## Prompt
From the data below, copy exactly the lines that lie between the one holding "<source format=gm1>" and the one holding "X560834Y1060683D01*", including both, and nothing more.

(Electronic design automation data)

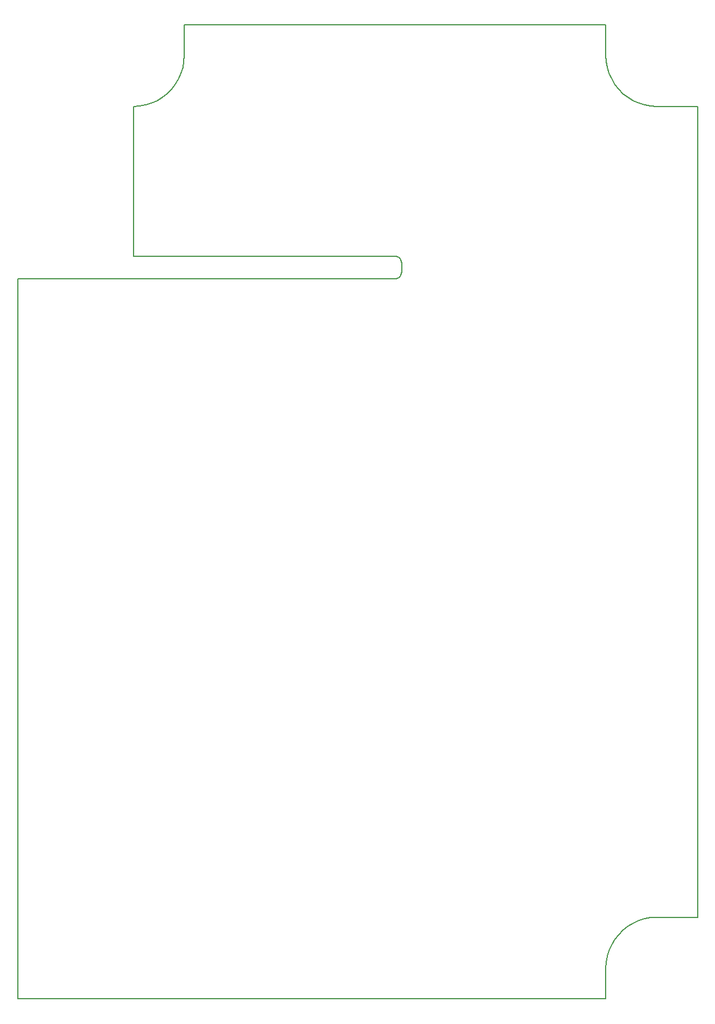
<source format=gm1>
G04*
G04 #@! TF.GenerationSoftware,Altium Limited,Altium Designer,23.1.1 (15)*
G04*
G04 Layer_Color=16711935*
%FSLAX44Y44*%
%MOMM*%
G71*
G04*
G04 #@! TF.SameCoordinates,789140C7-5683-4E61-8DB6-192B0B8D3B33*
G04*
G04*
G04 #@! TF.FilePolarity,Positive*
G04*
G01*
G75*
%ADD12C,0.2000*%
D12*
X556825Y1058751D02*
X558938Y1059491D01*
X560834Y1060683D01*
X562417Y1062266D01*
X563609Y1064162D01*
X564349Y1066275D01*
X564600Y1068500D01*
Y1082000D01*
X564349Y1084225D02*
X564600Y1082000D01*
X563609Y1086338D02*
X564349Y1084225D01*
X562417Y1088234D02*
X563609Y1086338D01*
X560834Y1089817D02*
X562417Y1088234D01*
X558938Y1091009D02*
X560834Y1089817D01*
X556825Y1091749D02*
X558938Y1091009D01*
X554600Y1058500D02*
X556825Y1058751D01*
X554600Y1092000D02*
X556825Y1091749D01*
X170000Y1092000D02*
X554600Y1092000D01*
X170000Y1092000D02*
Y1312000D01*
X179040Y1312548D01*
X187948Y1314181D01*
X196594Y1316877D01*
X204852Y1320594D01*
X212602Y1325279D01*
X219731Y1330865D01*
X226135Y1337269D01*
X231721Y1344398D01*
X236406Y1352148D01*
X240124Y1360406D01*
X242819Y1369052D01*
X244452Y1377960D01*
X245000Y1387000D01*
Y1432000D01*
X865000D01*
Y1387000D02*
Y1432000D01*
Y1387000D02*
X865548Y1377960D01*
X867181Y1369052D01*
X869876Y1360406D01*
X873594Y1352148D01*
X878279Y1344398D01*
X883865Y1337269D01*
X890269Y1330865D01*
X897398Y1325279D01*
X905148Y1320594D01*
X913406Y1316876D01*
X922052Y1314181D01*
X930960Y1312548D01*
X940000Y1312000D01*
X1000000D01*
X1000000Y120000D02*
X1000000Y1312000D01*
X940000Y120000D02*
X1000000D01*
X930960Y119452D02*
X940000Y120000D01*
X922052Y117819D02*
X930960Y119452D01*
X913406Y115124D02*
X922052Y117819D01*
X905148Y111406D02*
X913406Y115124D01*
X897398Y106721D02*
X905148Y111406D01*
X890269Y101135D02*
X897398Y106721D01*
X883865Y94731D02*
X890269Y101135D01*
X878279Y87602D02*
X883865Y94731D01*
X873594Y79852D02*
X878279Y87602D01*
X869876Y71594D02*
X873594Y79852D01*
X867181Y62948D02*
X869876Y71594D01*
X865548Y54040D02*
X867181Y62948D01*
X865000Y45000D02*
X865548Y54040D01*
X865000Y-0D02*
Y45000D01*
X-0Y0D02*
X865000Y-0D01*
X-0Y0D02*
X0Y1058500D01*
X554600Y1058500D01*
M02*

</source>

...

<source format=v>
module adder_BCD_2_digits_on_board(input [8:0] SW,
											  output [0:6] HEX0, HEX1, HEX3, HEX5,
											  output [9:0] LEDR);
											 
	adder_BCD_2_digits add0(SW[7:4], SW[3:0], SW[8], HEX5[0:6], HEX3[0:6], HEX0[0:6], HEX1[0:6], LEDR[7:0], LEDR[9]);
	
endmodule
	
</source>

## Exercise result
<source format=gm1>
G04*
G04 #@! TF.GenerationSoftware,Altium Limited,Altium Designer,23.1.1 (15)*
G04*
G04 Layer_Color=16711935*
%FSLAX44Y44*%
%MOMM*%
G71*
G04*
G04 #@! TF.SameCoordinates,789140C7-5683-4E61-8DB6-192B0B8D3B33*
G04*
G04*
G04 #@! TF.FilePolarity,Positive*
G04*
G01*
G75*
%ADD12C,0.2000*%
D12*
X556825Y1058751D02*
X558938Y1059491D01*
X560834Y1060683D01*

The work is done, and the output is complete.